Es gab dann aber doch auch noch einen Grund zum Jubeln. Im Interview mit dem Boss eines großen deutschen Reiseveranstalters wurden die Voraussetzungen und Hygienebestimmungen zum Öffnen der Hotels, Restaurants, Kreuzfahrtschiffe etc. besprochen. Dabei fiel der für mich entscheidende Satz, dass es mehr Service am Tisch statt Selbstbedienungsbuffets geben soll. Jau! Jubel. Als bekennender Fan des ehrwürdigen kontinentalen Frühstücks und kopfschüttelnder Beobachter des menschlichen Verhaltens am Buffet, ist das die Botschaft des Jahres, vielleicht sogar des Jahrzehnts. Buffets sind in meinen Augen die Drogenhändler der Fettleber. Natürlich sind die Beweggründe klar, der Gastronom braucht weniger Personal, der Gast fühlt sich durch die Vielfalt beglückt und animiert, öfter als notwendig den Teller zu füllen, ist ja alles inklusive, egal ob das T-Shirt schon spannt und der Bauch längst satt ist.
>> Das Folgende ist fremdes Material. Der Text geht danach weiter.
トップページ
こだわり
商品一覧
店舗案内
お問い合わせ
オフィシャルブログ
Ich bin immer wieder verwundert, wie lange das „nie wieder Hungern“ der Kriegsgeneration noch nachwirkt. Oder ist es einfach nur die Gier und die Überzeugung, sich heute mal was gönnen zu wollen. Mangel kennen wir eigentlich seit über 50 Jahren nicht mehr. Da liebe ich mir mein kontinentales Frühstück, am Tisch serviert, in der Menge und Auswahl auf die Personenanzahl abgestimmt. Und wer mehr möchte, kann ja nachfragen oder besser noch freundlich darum bitten. Ist übrigens auch eine Möglichkeit ins Gespräch zu kommen…
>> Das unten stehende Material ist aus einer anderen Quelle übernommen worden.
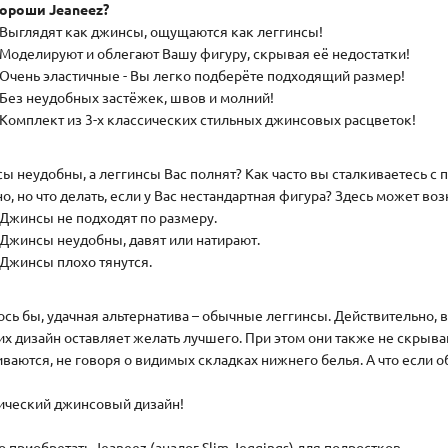
ороши Jeaneez?
Выглядят как джинсы, ощущаются как леггинсы!
Моделируют и облегают Вашу фигуру, скрывая её недостатки!
Очень эластичные - Вы легко подберёте подходящий размер!
Без неудобных застёжек, швов и молний!
Комплект из 3-х классических стильных джинсовых расцветок!
ы неудобны, а леггинсы Вас полнят? Как часто вы сталкиваетесь 
но, но что делать, если у Вас нестандартная фигура? Здесь может во
Джинсы не подходят по размеру.
Джинсы неудобны, давят или натирают.
Джинсы плохо тянутся.
ось бы, удачная альтернатива – обычные леггинсы. Действительно, 
 их дизайн оставляет желать лучшего. При этом они также не скры
иваются, не говоря о видимых складках нижнего белья. А что если
ический джинсовый дизайн!
 приобретать Jeaneez (аналог Slim Jeggings) для подростков.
Leider ist das Buffet symptomatisch für den Niedergang der Eigen- und Außenwahrnehmung und letztendlich der Rahmenbedingungen eines großartigen Berufsstandes. Die Branche, heute in den meisten Fällen mehr Systemgastronomie als wirkliches Handwerk, schleppt sich aufgrund der „Geiz ist geil“ Mentalität unserer modernen Gesellschaft, der Kenntnislosigkeit bezüglich der Produkte und dem täglichen Wettbewerb und Preiskampf mit einer Armada von Hilfskräften am Abgrund entlang. Die Zahl der Mitarbeiter, die eine traditionelle Ausbildung in der Hotellerie oder Gastronomie gemacht haben, also z.B. auch wirklich Ahnung von der Kunst des Servierens haben, ist mittlerweile beschämend klein. Können doch auch Studenten machen, sind eh billiger. Ich denke immer, würden die Leute ihre schicken Autos auch einem Ungelernten zum Reparieren geben? Oder sich bei einer medizinischen Operation einer Aushilfe anvertrauen? Und natürlich reicht zum Tellerabräumen nach der Schlacht am Buffet ein Mensch aus prekären Verhältnissen. Bedarf es doch keiner Kenntnisse und Kommunikationsfähigkeit. Die vielen Reste auf den Tellern reden ja nicht. Beschämend. Es braucht hier wirklich ein Umdenken. Da muss ich mich ja fast bei dem Virus bedanken….

Gut, dass ich mich mit der verkehrten Sonntagszeitung ablenken und amüsieren kann. Ei… das Horoskop, das hab ich ja seit einer Ewigkeit nicht mehr gelesen. Die Überschrift gibt mir aber erst einmal einen Dämpfer: „Wassermänner sind jetzt sehr beliebt“. Leider bin ich Widder, denke ich mir, und lese weiter: „Sie sind hoch motiviert. Je mehr zu tun ist, desto besser fühlen Sie sich. Und das Gute ist: Alles kommt vom Tisch, für wirklich jede Aufgabe finden Sie eine Lösung. Seien Sie nicht schüchtern, sondern greifen Sie zu. Nehmen Sie sich, was Ihnen zusteht.“ Na das nehme ich doch mal als gutes Omen für heute. Läuft! Das Gleiche gilt auch für Dich. Du musst es nur tun.

Also, Dir einen schönen Genusstag und bleib gesund!